Indeed, most cases of documented coronavirus transmission have occurred in crowded, poorly ventilated indoor spaces . Case Western University did not respond to Business Insider's request for comment on its auditorium's ventilation system in time for publication.

Donald Trump and Joe Biden speak during the first presidential debate at Case Western Reserve University in Cleveland, Ohio, September 29, 2020. Morry Gash-Pool/Getty Images

Additionally, some guests of Trump's – who could have been exposed to him prior to the debate – did not keep their masks on.

"A Cleveland Clinic physician did offer audience members masks, but some did not adhere to the requirement," Andrea Pacetti, a spokesperson for the Cleveland Clinic, which oversaw health precautions for the event, told Business Insider.

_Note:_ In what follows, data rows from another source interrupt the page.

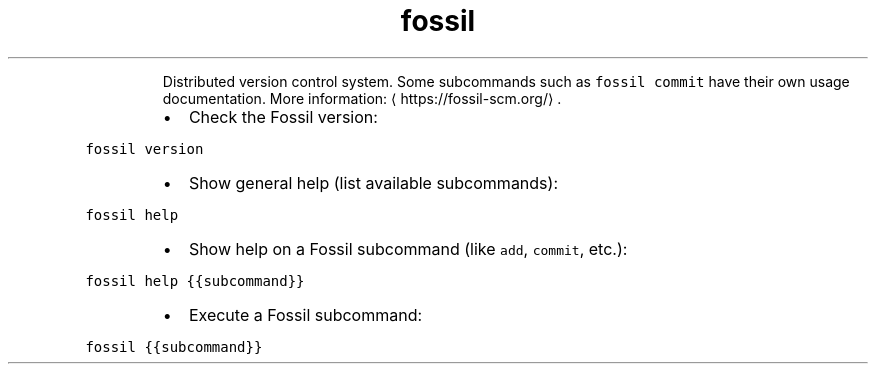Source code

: .TH fossil
.PP
.RS
Distributed version control system.
Some subcommands such as \fB\fCfossil commit\fR have their own usage documentation.
More information: \[la]https://fossil-scm.org/\[ra]\&.
.RE
.RS
.IP \(bu 2
Check the Fossil version:
.RE
.PP
\fB\fCfossil version\fR
.RS
.IP \(bu 2
Show general help (list available subcommands):
.RE
.PP
\fB\fCfossil help\fR
.RS
.IP \(bu 2
Show help on a Fossil subcommand (like \fB\fCadd\fR, \fB\fCcommit\fR, etc.):
.RE
.PP
\fB\fCfossil help {{subcommand}}\fR
.RS
.IP \(bu 2
Execute a Fossil subcommand:
.RE
.PP
\fB\fCfossil {{subcommand}}\fR
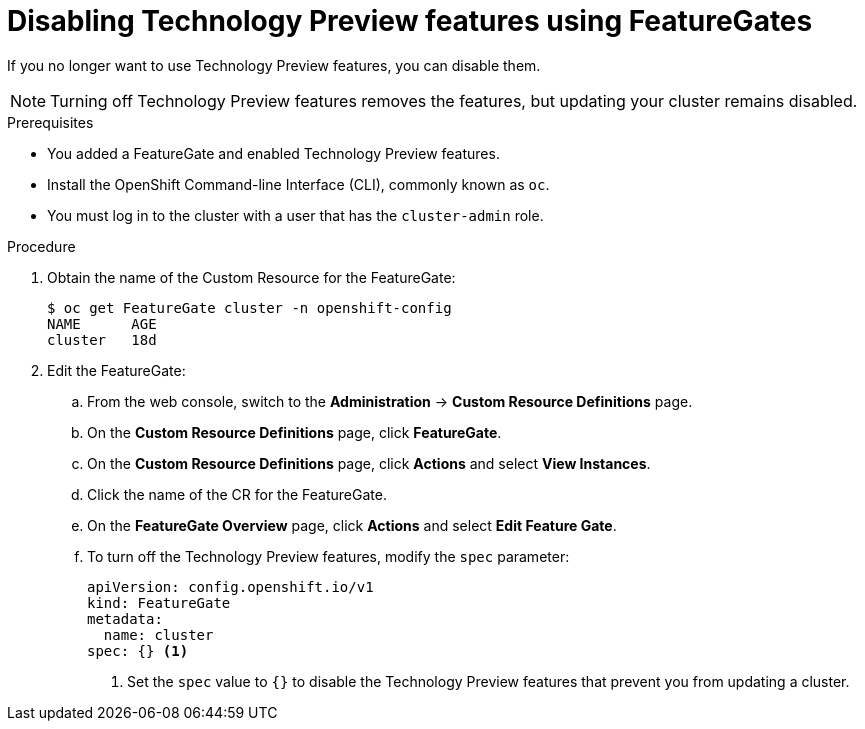 // Module included in the following assemblies:
//
// * nodes/nodes-cluster-disabling-features.adoc

[id="nodes-cluster-disabling-features-cluster_{context}"]
= Disabling Technology Preview features using FeatureGates

If you no longer want to use Technology Preview features, you can disable them.

[NOTE]
====
Turning off Technology Preview features removes the features, but updating
your cluster remains disabled.
====

.Prerequisites

* You added a FeatureGate and enabled Technology Preview features.
* Install the OpenShift Command-line Interface (CLI), commonly known as `oc`.
* You must log in to the cluster with a user that has the `cluster-admin` role.

.Procedure

. Obtain the name of the Custom Resource for the FeatureGate:
+
----
$ oc get FeatureGate cluster -n openshift-config
NAME      AGE
cluster   18d
----

. Edit the FeatureGate:
.. From the web console, switch to the
*Administration* -> *Custom Resource Definitions* page.

.. On the *Custom Resource Definitions* page, click *FeatureGate*.

.. On the *Custom Resource Definitions* page, click *Actions* and
select *View Instances*.

.. Click the name of the CR for the FeatureGate.

.. On the *FeatureGate Overview* page, click *Actions* and
select *Edit Feature Gate*.

.. To turn off the Technology Preview features, modify the `spec` parameter:
+
----
apiVersion: config.openshift.io/v1
kind: FeatureGate
metadata:
  name: cluster
spec: {} <1>
----
+
<1> Set the `spec` value to `{}` to disable the Technology Preview features that
prevent you from updating a cluster.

Determining how infectious Trump might have been on the debate stage requires knowing when, precisely, he started showing symptoms. The White House has not released that information, but Bloomberg reported that a few Trump aides thought he might have showed early symptoms on Wednesday.

If that's true, he could have been at his most infectious on debate night.

"Models show the highest infectious period, the period at which you're spewing the most virus, is your onset of symptoms and possibly the day before," Gandhi said, adding, "it really is at that point where you're shedding more virus from nose and mouth that can be given to other people."

Morgan McFall-Johnsen contributed reporting.